» MATERIAL FOR THIS TASK
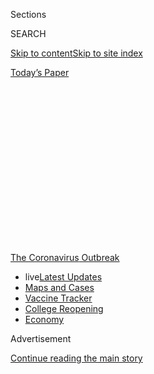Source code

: <div id="app">

<div>

<div>

<div>

<div class="NYTAppHideMasthead css-1q2w90k e1suatyy0">

<div class="section css-ui9rw0 e1suatyy2">

<div class="css-eph4ug er09x8g0">

<div class="css-6n7j50">

</div>

<span class="css-1dv1kvn">Sections</span>

<div class="css-10488qs">

<span class="css-1dv1kvn">SEARCH</span>

</div>

[Skip to content](#site-content)[Skip to site
index](#site-index)

</div>

<div class="css-10698na e1huz5gh0">

</div>

</div>

<div id="masthead-bar-one" class="section hasLinks css-15hmgas e1csuq9d3">

<div class="css-uqyvli e1csuq9d0">

</div>

<div class="css-1uqjmks e1csuq9d1">

</div>

<div class="css-9e9ivx">

[](https://myaccount.nytimes.com/auth/login?response_type=cookie&client_id=vi)

</div>

<div class="css-1bvtpon e1csuq9d2">

[Today’s
Paper](https://www.nytimes.com/section/todayspaper)

</div>

</div>

</div>

</div>

<div data-aria-hidden="false">

<div id="site-content" data-role="main">

<div>

<div class="css-1aor85t" style="opacity:0.000000001;z-index:-1;visibility:hidden">

<div class="css-1hqnpie">

<div class="css-epjblv">

<span class="css-17xtcya">[The
Upshot](/section/upshot)</span><span class="css-x15j1o">|</span><span class="css-fwqvlz">In
the Same Towns, Private Schools Are Reopening While Public Schools Are
Not</span>

</div>

<div class="css-k008qs">

<div class="css-1iwv8en">

<span class="css-18z7m18"></span>

<div>

</div>

</div>

<span class="css-1n6z4y">https://nyti.ms/3h1BJFN</span>

<div class="css-1705lsu">

<div class="css-4xjgmj">

<div class="css-4skfbu" data-role="toolbar" data-aria-label="Social Media Share buttons, Save button, and Comments Panel with current comment count" data-testid="share-tools">

  - 
  - 
  - 
  - 
    
    <div class="css-6n7j50">
    
    </div>

  - 
  - 

</div>

</div>

</div>

</div>

</div>

</div>

<div id="NYT_TOP_BANNER_REGION" class="css-13pd83m">

<div>

<div id="styln-prism-menu-1592847958612" class="section interactive-content interactive-size-medium css-1edisqu">

<div class="css-17ih8de interactive-body">

<div id="scroll-container" class="css-1gj85ro">

[<span class="styln-title-wrap"><span class="css-1pje3qr">The
Coronavirus</span><span class="css-1pje3qr">
Outbreak</span></span>](https://www.nytimes.com/news-event/coronavirus?action=click&pgtype=Article&state=default&region=TOP_BANNER&context=storylines_menu)

  - <span class="css-kqxiym" data-emphasize="true">live</span>[Latest
    Updates](https://www.nytimes.com/2020/08/04/world/coronavirus-covid-19.html?action=click&pgtype=Article&state=default&region=TOP_BANNER&context=storylines_menu)
  - [Maps and
    Cases](https://www.nytimes.com/interactive/2020/us/coronavirus-us-cases.html?action=click&pgtype=Article&state=default&region=TOP_BANNER&context=storylines_menu)
  - [Vaccine
    Tracker](https://www.nytimes.com/interactive/2020/science/coronavirus-vaccine-tracker.html?action=click&pgtype=Article&state=default&region=TOP_BANNER&context=storylines_menu)
  - [College
    Reopening](https://www.nytimes.com/2020/08/02/us/covid-college-reopening.html?action=click&pgtype=Article&state=default&region=TOP_BANNER&context=storylines_menu)
  - [Economy](https://www.nytimes.com/live/2020/08/04/business/stock-market-today-coronavirus?action=click&pgtype=Article&state=default&region=TOP_BANNER&context=storylines_menu)

</div>

</div>

</div>

</div>

</div>

<div id="top-wrapper" class="css-1sy8kpn">

<div id="top-slug" class="css-l9onyx">

Advertisement

</div>

[Continue reading the main
story](#after-top)

<div class="ad top-wrapper" style="text-align:center;height:100%;display:block;min-height:250px">

<div id="top" class="place-ad" data-position="top" data-size-key="top">

</div>

</div>

<div id="after-top">

</div>

</div>

<div>

<div class="css-v5btjw etb61u70">

<div class="css-h03alg etb61u71">

Upshot

</div>

</div>

<div id="sponsor-wrapper" class="css-1hyfx7x">

<div id="sponsor-slug" class="css-19vbshk">

Supported by

</div>

[Continue reading the main
story](#after-sponsor)

<div id="sponsor" class="ad sponsor-wrapper" style="text-align:center;height:100%;display:block">

</div>

<div id="after-sponsor">

</div>

</div>

<div class="css-186x18t">

</div>

<div class="css-1vkm6nb ehdk2mb0">

# In the Same Towns, Private Schools Are Reopening While Public Schools Are Not

</div>

Private schools have always had more flexibility, and usually more
money, but never has that disparity made a bigger difference than now.

<div class="css-79elbk" data-testid="photoviewer-wrapper">

<div class="css-z3e15g" data-testid="photoviewer-wrapper-hidden">

</div>

<div class="css-1a48zt4 ehw59r15" data-testid="photoviewer-children">

![<span class="css-16f3y1r e13ogyst0" data-aria-hidden="true">Punahou
School in Honolulu will be open full time in the fall. Its donors and
alumni have given money to help make that
happen.</span><span class="css-cnj6d5 e1z0qqy90" itemprop="copyrightHolder"><span class="css-1ly73wi e1tej78p0">Credit...</span><span><span>Cory
Lum for The New York
Times</span></span></span>](https://static01.nyt.com/images/2020/07/15/upshot/00up-virus-school2/merlin_17395133_1149fb0e-99ea-43f7-a4a6-959b77ea1e69-articleLarge.jpg?quality=75&auto=webp&disable=upscale)

</div>

</div>

<div class="css-18e8msd">

<div class="css-vp77d3 epjyd6m0">

<div class="css-hus3qt ey68jwv0" data-aria-hidden="true">

[![Claire Cain
Miller](https://static01.nyt.com/images/2018/06/13/multimedia/author-claire-cain-miller/author-claire-cain-miller-thumbLarge.jpg
"Claire Cain Miller")](https://www.nytimes.com/by/claire-cain-miller)

</div>

<div class="css-1baulvz">

By [<span class="css-1baulvz last-byline" itemprop="name">Claire Cain
Miller</span>](https://www.nytimes.com/by/claire-cain-miller)

</div>

</div>

  - 
    
    <div class="css-ld3wwf e16638kd2">
    
    Published July 16, 2020Updated Aug. 3,
    2020
    
    </div>

  - 
    
    <div class="css-4xjgmj">
    
    <div class="css-pvvomx" data-role="toolbar" data-aria-label="Social Media Share buttons, Save button, and Comments Panel with current comment count" data-testid="share-tools">
    
      - 
      - 
      - 
      - 
        
        <div class="css-6n7j50">
        
        </div>
    
      - 
      - 
    
    </div>
    
    </div>

</div>

</div>

<div class="section meteredContent css-1r7ky0e" name="articleBody" itemprop="articleBody">

<div class="css-1fanzo5 StoryBodyCompanionColumn">

<div class="css-53u6y8">

In Honolulu, nearly all public schools are planning to allow students to
return for just part of the week. But at Punahou, a private school for
grades kindergarten through 12, school will open full time for everyone.

The school has an epidemiologist on staff and is installing thermal
scanners in the hallways to take people’s temperatures as they walk by.
It has a new commons area and design lab as well as an 80-acre campus
that students can use to spread out. There were already two teachers for
25 children, so it will be easy to cut classes in half to meet public
health requirements for small, consistent groups.

The same thing is happening in communities across the country: [Public
schools plan to
open](https://www.nytimes.com/2020/08/03/us/school-closing-coronavirus.html)
not at all or just a [few days a
week](https://www.nytimes.com/2020/07/08/nyregion/nyc-schools-reopening-plan.html),
while many neighboring private schools are opening full time.

Private schools may reverse course if there are outbreaks in their
communities, and governors could still shut down all schools if they
determine that local infection rates call for it. Some families and
teachers won’t feel comfortable returning. But the ways in which private
[schools are
reopening](https://www.nytimes.com/interactive/2020/07/31/us/coronavirus-school-reopening-risk.html)
show it can be done with creative ideas — and the money to carry them
out.

</div>

</div>

<div class="css-1fanzo5 StoryBodyCompanionColumn">

<div class="css-53u6y8">

Public schools, which serve roughly 90 percent of American children,
tend to have less money, larger class sizes and less flexibility to make
changes to things like the curriculum, facilities or work force.

“The virus is this huge stress test on our education system,” said
Robert Pianta, dean of the school of education at the University of
Virginia. “It has exposed a great deal of inequity, and we are going to
see this only exacerbated in the coming months, not years. Certain kids
in certain systems, depending on the resources, are going to get much
closer to what looks like a typical high-quality education than others.”

Gretchen Hoff Varner, a lawyer in Alameda, Calif., and the mother of two
elementary schoolers who will go to school part time this fall, said
public school educators had done a heroic job with what they have. But
the fact that they cannot fully open while independent schools can, she
said, represents “a failure of political will and resources.”

</div>

</div>

<div>

</div>

<div class="css-1fanzo5 StoryBodyCompanionColumn">

<div class="css-53u6y8">

“If we were a country interested in saving schools the same way we’ve
saved airlines and banks, then this is a problem we could solve,” said
Ms. Hoff Varner, who was the P.T.A. president at her children’s school
last year.

</div>

</div>

<div class="css-1fanzo5 StoryBodyCompanionColumn">

<div class="css-53u6y8">

Some public districts have developed plans to open full time for most
students. They include smaller, wealthier suburban districts as well as
urban ones like those in Durham, N.C., and Charlottesville,
Va.

<div id="NYT_MAIN_CONTENT_1_REGION" class="css-9tf9ac">

<div>

<div id="styln-covid-updates-world" class="section interactive-content interactive-size-medium css-1ftcdic">

<div class="css-17ih8de interactive-body">

<div id="styln-briefing-block" data-asset-id="QXJ0aWNsZTpueXQ6Ly9hcnRpY2xlLzNhNGMwYWI5LWIwY2QtNWQwOS1hZTgwLTdjMGU3ZTA1OWQ2OA==">

<div class="briefing-block-header-section">

# [Latest Updates: Global Coronavirus Outbreak](https://www.nytimes.com/2020/08/04/world/coronavirus-covid-19.html?action=click&pgtype=Article&state=default&region=MAIN_CONTENT_1&context=storylines_live_updates)

<div class="briefing-block-ts">

Updated 2020-08-04T17:11:16.758Z

</div>

</div>

  - [N.Y.C.’s health commissioner resigns after clashing with the mayor
    over the
    virus.](https://www.nytimes.com/2020/08/04/world/coronavirus-covid-19.html?action=click&pgtype=Article&state=default&region=MAIN_CONTENT_1&context=storylines_live_updates#link-4d1eafa8)
  - [‘Long days, long nights’: Washington prepares for a prolonged fight
    over virus
    relief.](https://www.nytimes.com/2020/08/04/world/coronavirus-covid-19.html?action=click&pgtype=Article&state=default&region=MAIN_CONTENT_1&context=storylines_live_updates#link-6b644638)
  - [Israel’s rocky reopening of its schools may be a lesson for the
    U.S.](https://www.nytimes.com/2020/08/04/world/coronavirus-covid-19.html?action=click&pgtype=Article&state=default&region=MAIN_CONTENT_1&context=storylines_live_updates#link-7af9fca0)

<div class="briefing-block-footer">

<div class="briefing-block-footer-meta">

[See more
updates](https://www.nytimes.com/2020/08/04/world/coronavirus-covid-19.html?action=click&pgtype=Article&state=default&region=MAIN_CONTENT_1&context=storylines_live_updates)

</div>

<div class="briefing-block-briefinglinks">

<span>More live coverage:</span>
[Markets](https://www.nytimes.com/live/2020/08/04/business/stock-market-today-coronavirus?action=click&pgtype=Article&state=default&region=MAIN_CONTENT_1&context=storylines_live_updates)

</div>

</div>

</div>

</div>

</div>

</div>

</div>

But over all, fall reopening plans are just another way the pandemic has
widened gaps in education. Private schools were able to offer [much more
robust online
learning](https://www.nytimes.com/2020/05/09/us/coronavirus-public-private-school.html)
last spring, and research suggests that [school
closures](https://www.nytimes.com/2020/07/29/health/covid-school-reopening.html)
have [widened achievement
gaps](https://www.nytimes.com/2020/06/05/us/coronavirus-education-lost-learning.html).
Now, as private schools move forward with reopening plans, it’s the
children who most need to attend in-person school — those lacking the
necessary technology for online learning, or with parents unequipped to
oversee it — who will tend to be the least likely to do so.

The biggest challenge for schools is how to maintain physical distance,
as required by guidelines from state governments and the Centers for
Disease Control and Prevention. Most countries where schools have opened
after reducing infection levels and imposing distancing measures [have
not had
outbreaks](https://www.nytimes.com/2020/07/11/health/coronavirus-schools-reopen.html).

It generally means capping classes at around a dozen. Public school
buildings in the United States are often old, with small classrooms,
cramped hallways and outdated ventilation systems. Independent schools
(private schools not run by a for-profit company or religious
organization) are more likely to have smaller class sizes to begin with,
and money to hire additional teachers.

Public schools faced a funding crisis even before the pandemic. K-12
schools received $13.5 billion from the federal coronavirus relief
package in March (though Education Secretary Betsy DeVos has required
that it be [shared with private
schools](https://www.nytimes.com/2020/05/15/us/politics/betsy-devos-coronavirus-religious-schools.html)).
School officials and education policy researchers say that the money was
not nearly enough, and that because states are facing budget shortfalls
because of lockdowns, schools would [need a huge federal infusion of
cash](https://www.nytimes.com/2020/07/09/us/schools-reopening-trump.html)
to reopen for all students. An average district with 3,700 students and
eight buildings would need to spend an additional $1.8 million on health
and safety measures, a report
[estimated](https://www.asumag.com/covid-19/article/21133640/reopening-means-an-additional-18-million-in-costs-for-averagesized-school-district-administrators-estimate).

“There’s a giant hole in state and local tax revenue due to not bringing
in money over the past months,” said Sarah Cohodes, an associate
professor of economics and education at Teachers College at Columbia.
“Schools need more money. The money needs to come tomorrow. There’s no
way anything can happen without the money.”

Punahou has spent $3 million on health, technology and hiring in
response to the pandemic, and has increased its financial aid by 50
percent, to $12 million, so families who are suffering financially
because of the pandemic can still enroll.

</div>

</div>

<div class="css-1fanzo5 StoryBodyCompanionColumn">

<div class="css-53u6y8">

“We’ve been very fortunate in this respect that our donors and our
alumni have been able to give us additional money to make that
possible,” said Mike Latham, Punahou’s president.

Size makes a difference, too. When Justin Guerra, a sixth-grade English
teacher at the Athenian School in Danville, Calif., taught public
school, he had three times as many students as he has now. He is
comfortable returning to the classroom when Athenian opens, given the
new safety measures in place, but said he was sympathetic to public
schoolteachers’ [fears about
returning](https://www.nytimes.com/2020/07/11/us/virus-teachers-classrooms.html).

“It’s such painful mixed emotions,” he said. “Remote learning is
freaking hard — the amount of work that goes into it for the return you
get is painful. You want to be with the kids; it’s the reason to do this
job. At the same time, safety is our priority, and I don’t know the
guilt we could carry if someone in our community got sick or died.”

Another key difference for private schools, said Mike Walker, the head
of school at San Francisco Day, is flexibility. Independent schools
don’t have all the same regulations for the curriculum or facilities
that public schools have, and teachers generally aren’t unionized. They
also have smaller student bodies, with less diverse needs.

The school decided to focus on bringing younger students back full time
— because distance learning doesn’t work as well for them and it’s a
crucial period for learning social skills — and junior high students
part time. Though some teachers are anxious about returning, Mr. Walker
said, they are trying to meet teacher’s individual
needs.

<div id="NYT_MAIN_CONTENT_3_REGION" class="css-9tf9ac">

<div>

<div id="styln-prism-freeform-1594220623585" class="section interactive-content interactive-size-medium css-1ftcdic">

<div class="css-17ih8de interactive-body">

<div id="prism-freeform-block-38059" class="css-19mumt8" data-role="complementary" data-storyline="The Coronavirus Outbreak" data-truncated="true" tabindex="0">

<div class="css-a8d9oz">

<div class="css-eb027h">

[](https://www.nytimes.com/news-event/coronavirus?action=click&pgtype=Article&state=default&region=MAIN_CONTENT_3&context=storylines_faq)

### The Coronavirus Outbreak ›

#### Frequently Asked Questions

Updated August 3, 2020

  - #### I’m a small-business owner. Can I get relief?
    
      - The [stimulus bills enacted in
        March](https://www.nytimes.com/article/small-business-loans-stimulus-grants-freelancers-coronavirus.html?action=click&pgtype=Article&state=default&region=MAIN_CONTENT_3&context=storylines_faq)
        offer help for the millions of American small businesses. Those
        eligible for aid are businesses and nonprofit organizations with
        fewer than 500 workers, including sole proprietorships,
        independent contractors and freelancers. Some larger companies
        in some industries are also eligible. The help being offered,
        which is being managed by the Small Business Administration,
        includes the Paycheck Protection Program and the Economic Injury
        Disaster Loan program. But lots of folks have [not yet seen
        payouts.](https://www.nytimes.com/interactive/2020/05/07/business/small-business-loans-coronavirus.html?action=click&pgtype=Article&state=default&region=MAIN_CONTENT_3&context=storylines_faq)
        Even those who have received help are confused: The rules are
        draconian, and some are stuck sitting on [money they don’t know
        how to
        use.](https://www.nytimes.com/2020/05/02/business/economy/loans-coronavirus-small-business.html?action=click&pgtype=Article&state=default&region=MAIN_CONTENT_3&context=storylines_faq)
        Many small-business owners are getting less than they expected
        or [not hearing anything at
        all.](https://www.nytimes.com/2020/06/10/business/Small-business-loans-ppp.html?action=click&pgtype=Article&state=default&region=MAIN_CONTENT_3&context=storylines_faq)

  - #### What are my rights if I am worried about going back to work?
    
      - Employers have to provide [a safe
        workplace](https://www.osha.gov/SLTC/covid-19/standards.html)
        with policies that protect everyone equally. [And if one of your
        co-workers tests positive for the coronavirus, the
        C.D.C.](https://www.nytimes.com/article/coronavirus-money-unemployment.html?action=click&pgtype=Article&state=default&region=MAIN_CONTENT_3&context=storylines_faq)
        has said that [employers should tell their
        employees](https://www.cdc.gov/coronavirus/2019-ncov/community/guidance-business-response.html)
        -- without giving you the sick employee’s name -- that they may
        have been exposed to the virus.

  - #### Should I refinance my mortgage?
    
      - [It could be a good
        idea,](https://www.nytimes.com/article/coronavirus-money-unemployment.html?action=click&pgtype=Article&state=default&region=MAIN_CONTENT_3&context=storylines_faq)
        because mortgage rates have [never been
        lower.](https://www.nytimes.com/2020/07/16/business/mortgage-rates-below-3-percent.html?action=click&pgtype=Article&state=default&region=MAIN_CONTENT_3&context=storylines_faq)
        Refinancing requests have pushed mortgage applications to some
        of the highest levels since 2008, so be prepared to get in line.
        But defaults are also up, so if you’re thinking about buying a
        home, be aware that some lenders have tightened their standards.

  - #### What is school going to look like in September?
    
      - It is unlikely that many schools will return to a normal
        schedule this fall, requiring the grind of [online
        learning](https://www.nytimes.com/2020/06/05/us/coronavirus-education-lost-learning.html?action=click&pgtype=Article&state=default&region=MAIN_CONTENT_3&context=storylines_faq),
        [makeshift child
        care](https://www.nytimes.com/2020/05/29/us/coronavirus-child-care-centers.html?action=click&pgtype=Article&state=default&region=MAIN_CONTENT_3&context=storylines_faq)
        and [stunted
        workdays](https://www.nytimes.com/2020/06/03/business/economy/coronavirus-working-women.html?action=click&pgtype=Article&state=default&region=MAIN_CONTENT_3&context=storylines_faq)
        to continue. California’s two largest public school districts —
        Los Angeles and San Diego — said on July 13, that [instruction
        will be remote-only in the
        fall](https://www.nytimes.com/2020/07/13/us/lausd-san-diego-school-reopening.html?action=click&pgtype=Article&state=default&region=MAIN_CONTENT_3&context=storylines_faq),
        citing concerns that surging coronavirus infections in their
        areas pose too dire a risk for students and teachers. Together,
        the two districts enroll some 825,000 students. They are the
        largest in the country so far to abandon plans for even a
        partial physical return to classrooms when they reopen in
        August. For other districts, the solution won’t be an
        all-or-nothing approach. [Many
        systems](https://bioethics.jhu.edu/research-and-outreach/projects/eschool-initiative/school-policy-tracker/),
        including the nation’s largest, New York City, are devising
        [hybrid
        plans](https://www.nytimes.com/2020/06/26/us/coronavirus-schools-reopen-fall.html?action=click&pgtype=Article&state=default&region=MAIN_CONTENT_3&context=storylines_faq)
        that involve spending some days in classrooms and other days
        online. There’s no national policy on this yet, so check with
        your municipal school system regularly to see what is happening
        in your community.

  - #### Is the coronavirus airborne?
    
      - The coronavirus [can stay aloft for hours in tiny droplets in
        stagnant
        air](https://www.nytimes.com/2020/07/04/health/239-experts-with-one-big-claim-the-coronavirus-is-airborne.html?action=click&pgtype=Article&state=default&region=MAIN_CONTENT_3&context=storylines_faq),
        infecting people as they inhale, mounting scientific evidence
        suggests. This risk is highest in crowded indoor spaces with
        poor ventilation, and may help explain super-spreading events
        reported in meatpacking plants, churches and restaurants. [It’s
        unclear how often the virus is
        spread](https://www.nytimes.com/2020/07/06/health/coronavirus-airborne-aerosols.html?action=click&pgtype=Article&state=default&region=MAIN_CONTENT_3&context=storylines_faq)
        via these tiny droplets, or aerosols, compared with larger
        droplets that are expelled when a sick person coughs or sneezes,
        or transmitted through contact with contaminated surfaces, said
        Linsey Marr, an aerosol expert at Virginia Tech. Aerosols are
        released even when a person without symptoms exhales, talks or
        sings, according to Dr. Marr and more than 200 other experts,
        who [have outlined the evidence in an open letter to the World
        Health
        Organization](https://academic.oup.com/cid/article/doi/10.1093/cid/ciaa939/5867798).

<div id="styln-survey-component-38059" class="styln-survey-component" data-surveyname="faq" data-surveystoryline="coronavirus">

</div>

</div>

<div class="css-6mllg9">

</div>

<div class="css-pmm6ed">

<span class="css-5gimkt"></span>

</div>

</div>

</div>

</div>

</div>

</div>

</div>

“We’re nonunionized and really want to stay that way,” he said. “There’s
a different ethos, a different culture. I chose to work in a smaller
system because I think we can make decisions more quickly.”

When the San Francisco Unified School District said this month that it
would probably be unable to open schools in the fall, “it raised really
considerable issues of equity,” he said. “It breaks our heart.”

</div>

</div>

<div class="css-1fanzo5 StoryBodyCompanionColumn">

<div class="css-53u6y8">

Public schools typically don’t have the resources that private schools
do, and certain things, like the size of public districts, will always
be different. But other changes are within policymakers’ or
administrators’ control, researchers said.

Schools [could
consider](https://www.theatlantic.com/ideas/archive/2020/07/better-fall-possible/613882/)
using libraries, community centers, empty office buildings, churches or
parks, Professor Cohodes said. Teachers may need to teach a different
grade or subject for a year. Unemployed young people could tutor or
monitor recess or small group activities.

And, she said, communities could make a public health push, conducting
lockdowns, testing and contact tracing to bring the virus under control
before schools opened.

Andrew Saultz, director of the education and leadership program at
Pacific University, said, “I think the way to do it politically is to
make it about equity: This is good for low-socioeconomic students and
students of color.”

</div>

</div>

<div class="css-79elbk" data-testid="photoviewer-wrapper">

<div class="css-z3e15g" data-testid="photoviewer-wrapper-hidden">

</div>

<div class="css-1a48zt4 ehw59r15" data-testid="photoviewer-children">

![<span class="css-16f3y1r e13ogyst0" data-aria-hidden="true">Nazir
Williams, left, and J-Sheer Williams walked home with their lunch
provided by Durham Public Schools in March. Private philanthropy has
helped the district provide food and technology and
reopen.</span><span class="css-cnj6d5 e1z0qqy90" itemprop="copyrightHolder"><span class="css-1ly73wi e1tej78p0">Credit...</span><span>Casey
Toth/The News & Observer, via Associated
Press</span></span>](https://static01.nyt.com/images/2020/07/15/upshot/00up-virus-schools3/merlin_171010044_8fe5a313-4873-42c6-b61e-6dc9dc39d740-articleLarge.jpg?quality=75&auto=webp&disable=upscale)

</div>

</div>

<div class="css-1fanzo5 StoryBodyCompanionColumn">

<div class="css-53u6y8">

The Durham public school system in North Carolina has made plans to open
full time for pre-K through eighth grade. High schoolers would be remote
unless they had special learning needs. It’s a large, urban district,
with 33,000 students in 53 schools, 60 percent of whom receive free or
reduced-price lunch.

The district, which began planning for fall in April, would use the
empty high schools for extra space, and reassign some teachers. Families
could choose to attend online, and teachers could teach remotely if they
had medical issues. The district used money from the federal coronavirus
relief act for laptops and a new remote curriculum, and has largely
relied on local philanthropy from high-tech businesses and universities
in the area.

</div>

</div>

<div class="css-1fanzo5 StoryBodyCompanionColumn">

<div class="css-53u6y8">

“We recognize that working families depend on the benefits of in-person
instruction, social-emotional support and food,” said William Sudderth
III, known as Chip, the chief communications officer for the district.
“This is our effort to provide the best possible education for our
students in a situation that is far from the best possible.”

The reopening is not assured, though: This week, [a Durham teachers
group
requested](https://daenc.com/2020/07/13/statement-on-school-re-open-plans/)
that schools stay closed while coronavirus is still spreading.

</div>

</div>

<div>

</div>

</div>

<div>

</div>

<div>

</div>

<div>

</div>

<div>

<div id="bottom-wrapper" class="css-1ede5it">

<div id="bottom-slug" class="css-l9onyx">

Advertisement

</div>

[Continue reading the main
story](#after-bottom)

<div id="bottom" class="ad bottom-wrapper" style="text-align:center;height:100%;display:block;min-height:90px">

</div>

<div id="after-bottom">

</div>

</div>

</div>

</div>

</div>

## Site Index

<div>

</div>

## Site Information Navigation

  - [© <span>2020</span> <span>The New York Times
    Company</span>](https://help.nytimes.com/hc/en-us/articles/115014792127-Copyright-notice)

<!-- end list -->

  - [NYTCo](https://www.nytco.com/)
  - [Contact
    Us](https://help.nytimes.com/hc/en-us/articles/115015385887-Contact-Us)
  - [Work with us](https://www.nytco.com/careers/)
  - [Advertise](https://nytmediakit.com/)
  - [T Brand Studio](http://www.tbrandstudio.com/)
  - [Your Ad
    Choices](https://www.nytimes.com/privacy/cookie-policy#how-do-i-manage-trackers)
  - [Privacy](https://www.nytimes.com/privacy)
  - [Terms of
    Service](https://help.nytimes.com/hc/en-us/articles/115014893428-Terms-of-service)
  - [Terms of
    Sale](https://help.nytimes.com/hc/en-us/articles/115014893968-Terms-of-sale)
  - [Site
    Map](https://spiderbites.nytimes.com)
  - [Help](https://help.nytimes.com/hc/en-us)
  - [Subscriptions](https://www.nytimes.com/subscription?campaignId=37WXW)

</div>

</div>

</div>

</div>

» EXERCISE DETAILS
The records are given above. Copy each line in them that holds "Athenian".

» ANSWER TO THE EXERCISE
teacher at the Athenian School in Danville, Calif., taught public
comfortable returning to the classroom when Athenian opens, given the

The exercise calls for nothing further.